Встретившись с Адамовичем в своем мюнхенском офисе, Нем утвердился в своем интуитивном впечатлении. Молодой человек в круглых очках и с жидкими волосами уже мог похвастаться некоторым опытом в качестве инвестбанкира. После работы в нью-йоркском отделении Paribas ему доверили поиск крупных выкупов в Европе. Выпускник Уортонской школы бизнеса казался приличным и трудолюбивым. Но покидая офис Нема, он так и не открыл личности своего клиента. В легком раздражении Нем поехал в Херцогенаурах, чтобы обсудить с Йегги странное знакомство. Швейцарец громко рассмеялся. «Ну конечно, это Бернар Тапи! – воскликнул он. – Кто же еще?»
Во второй половине восьмидесятых имя Бернара Тапи постоянно мелькало в заголовках экономических разделов французских газет. Бывший продавец электроники сделал себе состояние, покупая фирмы на грани банкротства и ставя их снова на ноги. Своей харизмой, болтливостью и бьющей через край энергией он навлек антипатию правящей политической элиты, но при этом добился места ведущего ток-шоу в прайм-тайм.
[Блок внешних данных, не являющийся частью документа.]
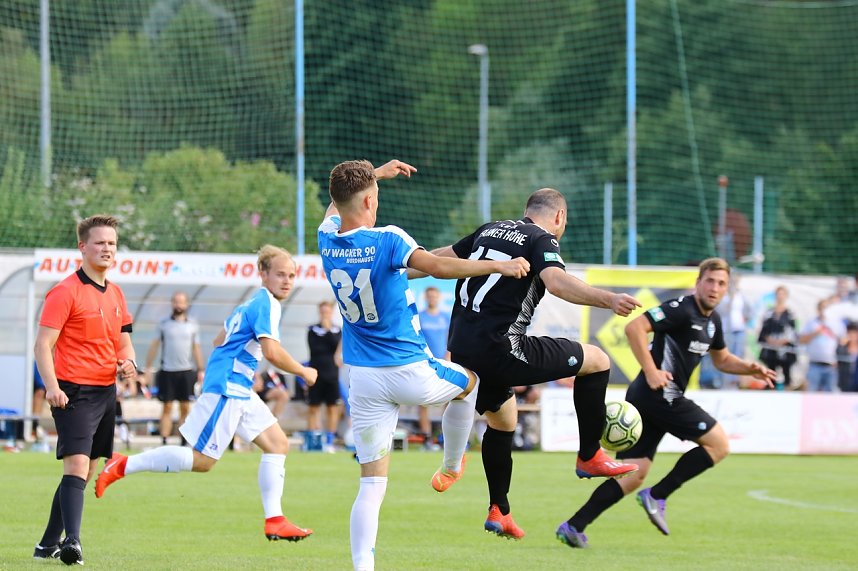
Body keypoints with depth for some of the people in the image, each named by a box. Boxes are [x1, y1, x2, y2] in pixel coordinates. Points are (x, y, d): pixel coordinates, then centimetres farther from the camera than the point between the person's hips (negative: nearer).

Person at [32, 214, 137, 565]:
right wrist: (52, 387, -25)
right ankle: (71, 542, -28)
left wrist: (128, 362, 1)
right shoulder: (66, 292, -9)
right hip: (73, 392, -8)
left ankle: (48, 545, 20)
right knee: (77, 464, -20)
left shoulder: (115, 294, 14)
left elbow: (124, 341, 24)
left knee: (85, 472, 11)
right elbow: (43, 344, -13)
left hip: (106, 392, 8)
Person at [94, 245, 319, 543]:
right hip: (227, 387, -11)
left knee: (278, 443, 7)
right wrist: (304, 372, -11)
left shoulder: (252, 302, 18)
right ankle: (124, 466, -4)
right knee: (202, 460, -8)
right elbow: (272, 352, -24)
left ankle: (274, 521, 5)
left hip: (240, 391, 11)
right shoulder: (267, 304, -13)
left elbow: (220, 340, 27)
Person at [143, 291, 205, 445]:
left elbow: (196, 349, 13)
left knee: (185, 408, 2)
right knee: (167, 408, -2)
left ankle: (184, 442, 7)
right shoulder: (164, 323, 4)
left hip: (186, 371, 1)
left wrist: (200, 370, 9)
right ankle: (164, 442, -1)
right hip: (167, 370, -1)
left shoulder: (193, 325, 8)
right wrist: (148, 368, 1)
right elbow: (154, 346, 7)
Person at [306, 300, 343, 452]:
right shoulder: (313, 330, 5)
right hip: (317, 374, -1)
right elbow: (314, 349, -7)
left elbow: (336, 345, -8)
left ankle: (329, 441, 6)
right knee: (314, 408, -1)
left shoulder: (337, 330, 9)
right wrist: (329, 351, -6)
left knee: (332, 408, 0)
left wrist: (328, 330, -11)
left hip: (332, 375, 1)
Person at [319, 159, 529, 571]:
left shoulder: (327, 241, 1)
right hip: (410, 372, -4)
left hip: (363, 379, 4)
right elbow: (439, 267, -30)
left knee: (372, 483, 2)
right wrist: (499, 266, -21)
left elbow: (335, 206, 25)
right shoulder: (387, 240, -17)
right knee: (468, 382, 31)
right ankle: (450, 469, 44)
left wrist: (373, 174, 36)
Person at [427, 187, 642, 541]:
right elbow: (556, 281, -24)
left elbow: (439, 258, 33)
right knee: (597, 361, 3)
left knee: (502, 420, 30)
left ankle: (498, 511, 31)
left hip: (461, 348, 8)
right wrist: (607, 300, -34)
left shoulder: (490, 230, 19)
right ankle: (589, 457, 8)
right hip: (499, 349, -8)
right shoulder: (542, 240, -2)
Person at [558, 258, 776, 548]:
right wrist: (651, 372, -23)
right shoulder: (681, 309, -11)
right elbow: (634, 328, -20)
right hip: (658, 394, -9)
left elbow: (722, 360, 33)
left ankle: (574, 526, -5)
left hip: (645, 397, 9)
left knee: (634, 474, 3)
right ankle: (657, 496, -5)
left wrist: (751, 369, 15)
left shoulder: (712, 320, 19)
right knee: (719, 444, -4)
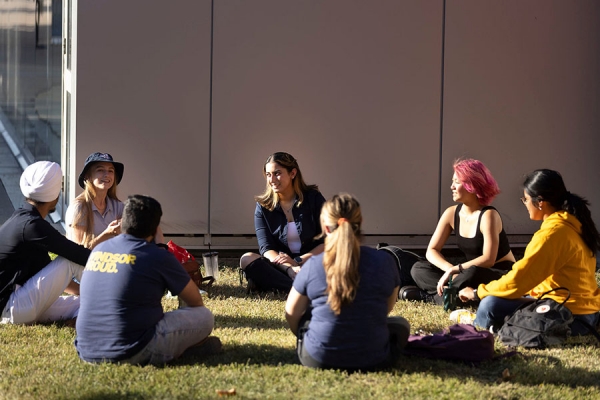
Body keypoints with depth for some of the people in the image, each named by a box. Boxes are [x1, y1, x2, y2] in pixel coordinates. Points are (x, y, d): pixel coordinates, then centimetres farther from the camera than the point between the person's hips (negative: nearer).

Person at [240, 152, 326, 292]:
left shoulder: (313, 198, 0)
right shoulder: (263, 206, 4)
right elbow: (266, 248, -5)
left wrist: (298, 261, -16)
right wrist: (290, 269, -25)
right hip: (281, 266, 2)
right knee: (247, 259, -27)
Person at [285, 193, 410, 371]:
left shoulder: (312, 265, -8)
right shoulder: (385, 262, -7)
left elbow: (292, 315, 4)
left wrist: (303, 337, 26)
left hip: (317, 359, -1)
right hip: (372, 359, 1)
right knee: (401, 323, 31)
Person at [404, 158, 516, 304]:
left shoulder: (488, 215, -20)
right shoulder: (451, 213, -2)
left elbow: (488, 259, -27)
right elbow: (432, 251, -3)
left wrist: (453, 270, -27)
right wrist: (451, 270, -22)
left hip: (502, 275, -7)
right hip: (470, 271, 7)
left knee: (472, 274, -41)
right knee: (418, 269, -6)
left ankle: (433, 295, -21)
В качестве последнего штриха к образу добавим, что после жесткой предвыборной гонки в качестве кандидата социалистической партии он заполучил кресло в парламенте от марсельского округа.
Он мог действительно гордиться своей работой над Wonder, казалось бы, безнадежным предприятием по производству батареек, приобретенным им за 30 миллионов франков и пять лет спустя снова проданным с разницей в 470 миллионов франков. Затем последовали Terraillon и Testut, две компании, сделавшие себе имя на изготовлении весов. Кроме того, он владел 1,7 % акций TF1, крупнейшего частного телеканала Франции. Его доли в этих фирмах были консолидированы в основанной им компании Bernard Tapie Finances (BTF), с которой он вышел на парижскую биржу в ноябре 1989 года.
47-летний мужчина охотно напоминал всем, кто был не прочь послушать, что он всего добился собственными силами – он, упорный юноша, выросший в унылом пригороде Парижа в квартире с одной лишь раковиной вместо ванной комнаты. В конце восьмидесятых его стиль жизни был иным. Не без поддержки своих банков Тапи приобрел отель Hôtel de Cavoye, одну из красивейших усадеб Парижа на улице Сен-Пер в Латинском квартале, окруженную пышно цветущими садами. Прежний владелец Юбер де Живанши отремонтировал здание с безупречным вкусом. Помимо этого Бернар Тапи обладал резиденцией в Марракеше и реактивным самолетом Falkon 20.
Но когда Тапи действительно хотел расположить к себе гостей, он приглашал их на «Phocéa», свое четырехмачтовое судно 74 метров в длину. Построил его французский моряк Ален Колас, надеявшийся на нем выиграть одиночную трансатлантическую гонку. Однако в 1978 году Колас умер в открытом море, и его вдова-таитянка очень обрадовалась, когда нашла покупателя на громадный корабль, гнивший в порту Папеэте. Восстановительные работы, длившиеся четыре года и съевшие больше 60 миллионов франков, превратили бывшую гоночную яхту в люксовый корабль с десятью роскошными каютами, гордо стоявший теперь на якоре в марсельском порту.
Некоторые считали Бернара Тапи французским ответом дерзким предпринимателям, пошатнувшим в восьмидесятых годах деловой мир США финансированными выкупами. Он заслужил горячее одобрение у студентов, изучавших экономику, которые с величайшей радостью избавились бы от консервативного истеблишмента, распоряжавшегося экономикой страны, – руководители же государственных предприятий, всегда вставлявшие в свои речи цитаты каких-нибудь поэтов и ненавидевшие самоуверенных дилетантов, поливали его грязью. Для них Бернар Тапи был лишь вульгарным шарлатаном и бессовестным нахалом: бывший продавец телевизоров, уже дважды объявлявший себя банкротом.